Skip to main content

Snowflake

Overview

Snowflake is our cloud-based data warehouse platform that serves as the central repository for all analytics data at Pair Team. It stores and processes data from all our sources (Arc, Elation, Zus, Regal) and provides the foundation for our analytics infrastructure, including dbt transformations and Looker visualizations.

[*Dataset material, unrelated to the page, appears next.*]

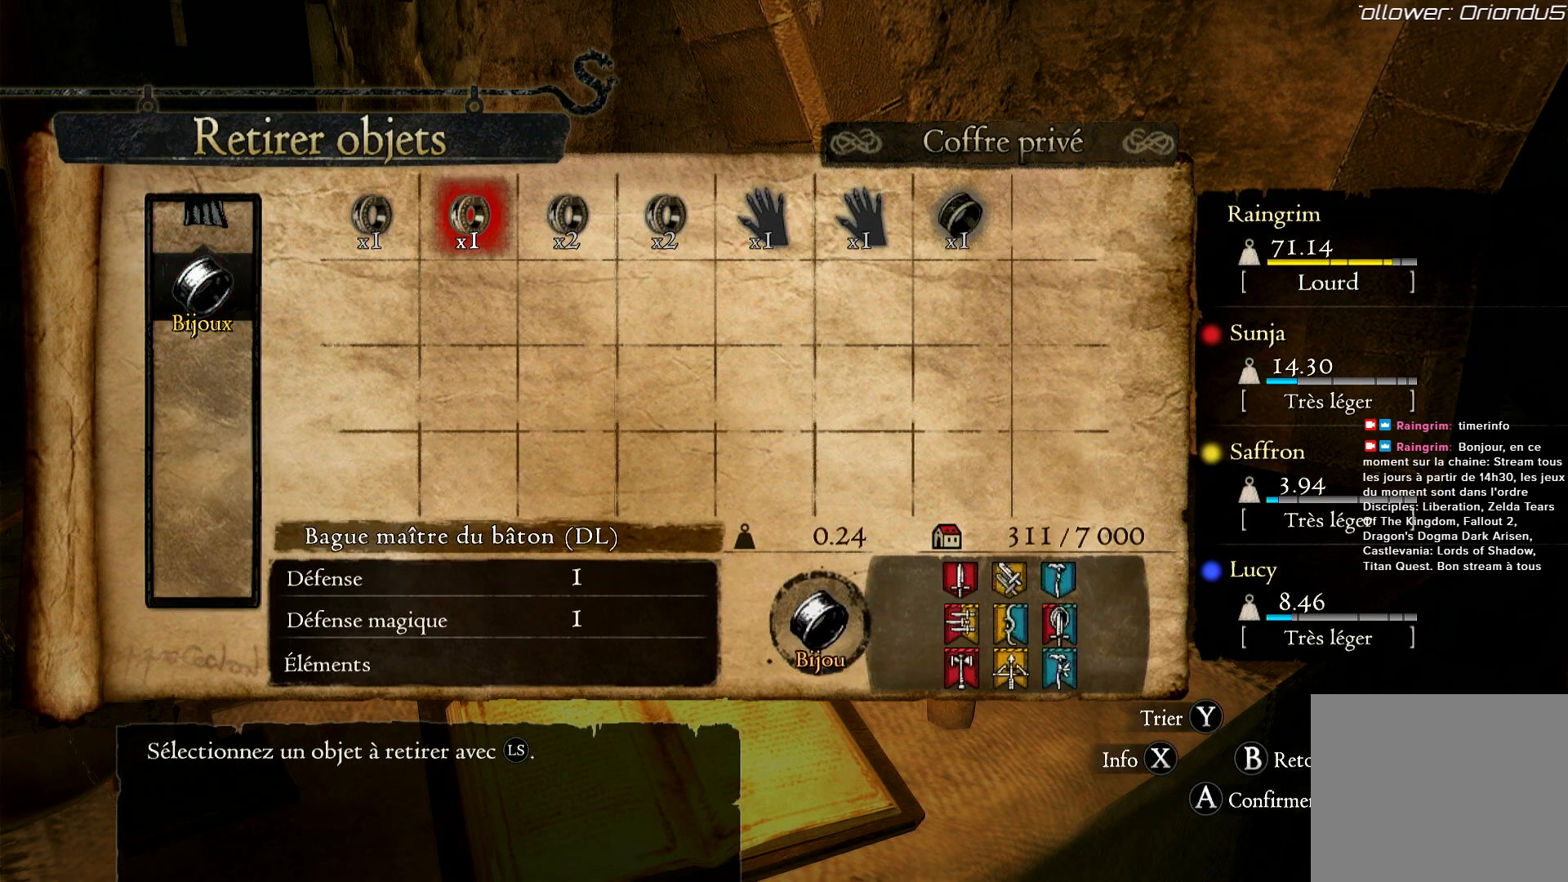
{"buttons": [], "left_stick": "right", "right_stick": "center", "events": []}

Link to Snowflake application: https://app.snowflake.com/a5104770839961/rbb60871

What is Snowflake?

Snowflake is a fully managed data warehouse built for the cloud. Unlike traditional data warehouses, Snowflake separates storage and compute, allowing organizations to scale each independently. This architecture provides flexibility in managing costs and performance.

Key Features:

  • Cloud-native architecture (runs on AWS, Azure, or GCP)
  • Automatic scaling and optimization
  • Support for structured and semi-structured data (JSON, Parquet, Avro, etc.)
  • Zero maintenance - no infrastructure management required
  • Advanced security and governance features
  • Native support for data sharing across organizations

Snowflake in the Data Warehouse Ecosystem

Snowflake competes with other major cloud data warehouse platforms:

Major Competitors:

  • Amazon Redshift - AWS's native data warehouse, tightly integrated with AWS services
  • Google BigQuery - GCP's serverless data warehouse with SQL query capabilities
  • Databricks - Lakehouse platform combining data warehousing and data lakes
  • Azure Synapse Analytics - Microsoft's analytics service combining data warehousing and big data
  • Traditional platforms - Oracle, Teradata, IBM Db2 (on-premises legacy systems)

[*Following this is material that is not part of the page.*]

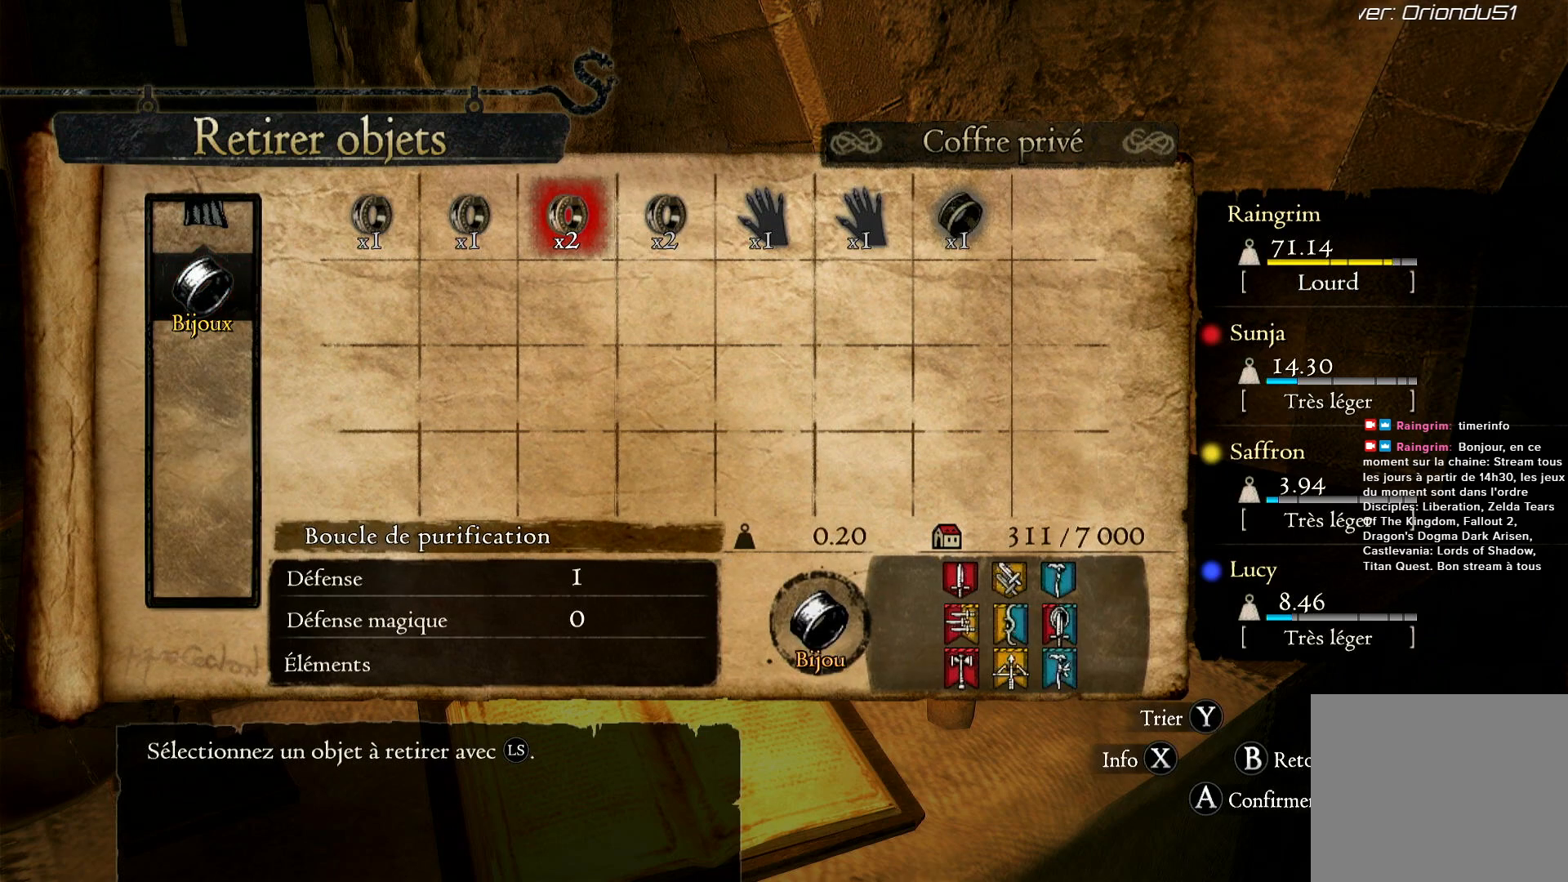
{"buttons": [], "left_stick": "center", "right_stick": "center", "events": []}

Snowflake's Differentiators:

  • Cloud-agnostic (works across AWS, Azure, GCP)
  • Separation of storage and compute for independent scaling
  • Near-zero maintenance overhead
  • Native support for semi-structured data
  • Secure data sharing without data movement

Our Snowflake Setup

Infrastructure

Our Snowflake instance runs on AWS infrastructure. This means:

  • Data is stored in AWS S3 buckets in the backend
  • Compute resources run on AWS EC2 instances
  • We benefit from AWS's global infrastructure and reliability
  • Integration with other AWS services (if needed) is straightforward

Cost Model

Snowflake uses a credit-based pricing model:

How Credits Work:

  • Credits are consumed by queries and compute operations
  • The more queries we run, the more credits we use
  • Heavier, more complex queries consume more credits
  • Storage is billed separately from compute

What Affects Credit Consumption:

  • Query complexity and execution time
  • Amount of data scanned
  • Size of the virtual warehouse running the query
  • Number of concurrent queries
warning

It's critical to monitor Snowflake usage and costs continuously. Unoptimized queries or oversized warehouses can quickly drive up costs.

Virtual Warehouses

What are Virtual Warehouses?

Virtual warehouses are clusters of compute resources that execute queries in Snowflake. Think of them as the "engines" that power your queries. Each warehouse can be sized independently and scaled up or down based on workload needs.

Warehouse Sizes

Warehouses come in different sizes, each providing more compute power at higher cost:

SizeRelative PerformanceRelative CostCredit Consumption per Hour
X-Small1x1x1 credit/hour
Small2x2x2 credits/hour
Medium4x4x4 credits/hour
Large8x8x8 credits/hour
X-Large16x16x16 credits/hour

Note: Each size up doubles both performance and cost. Warehouses can also scale horizontally with multi-cluster configurations for handling concurrent users.

tip

Virtually all of our warehouses are sized at X-Small because:

  • Adequate performance for typical analytics queries
  • Minimizes credit consumption
  • Can auto-suspend when not in use to save costs
  • Easy to scale up temporarily if needed

Cost Management Best Practices

To keep Snowflake costs reasonable and contained:

  1. Monitor Usage Regularly

    • Review warehouse utilization and query performance
    • Identify expensive or inefficient queries
    • Track credit consumption trends
  2. Right-Size Warehouses

    • Start with X-Small and scale up only when needed
    • Use larger warehouses only for specific heavy workloads
    • Scale back down after intensive operations complete
  3. Optimize Query Performance

    • Write efficient SQL to minimize data scanning
    • Use clustering keys for large tables
    • Leverage materialized views where appropriate
    • Avoid SELECT * queries

Accessing Snowflake

To access Snowflake directly for querying raw data or running analyses contact the engineering infrastructure team or the data team. However, most end users should access data through Looker rather than querying Snowflake directly. Direct Snowflake access is typically needed for:

  • Data engineering and dbt development
  • Advanced analytics requiring raw data access
  • Troubleshooting data quality issues
  • Ad-hoc analysis not available in Looker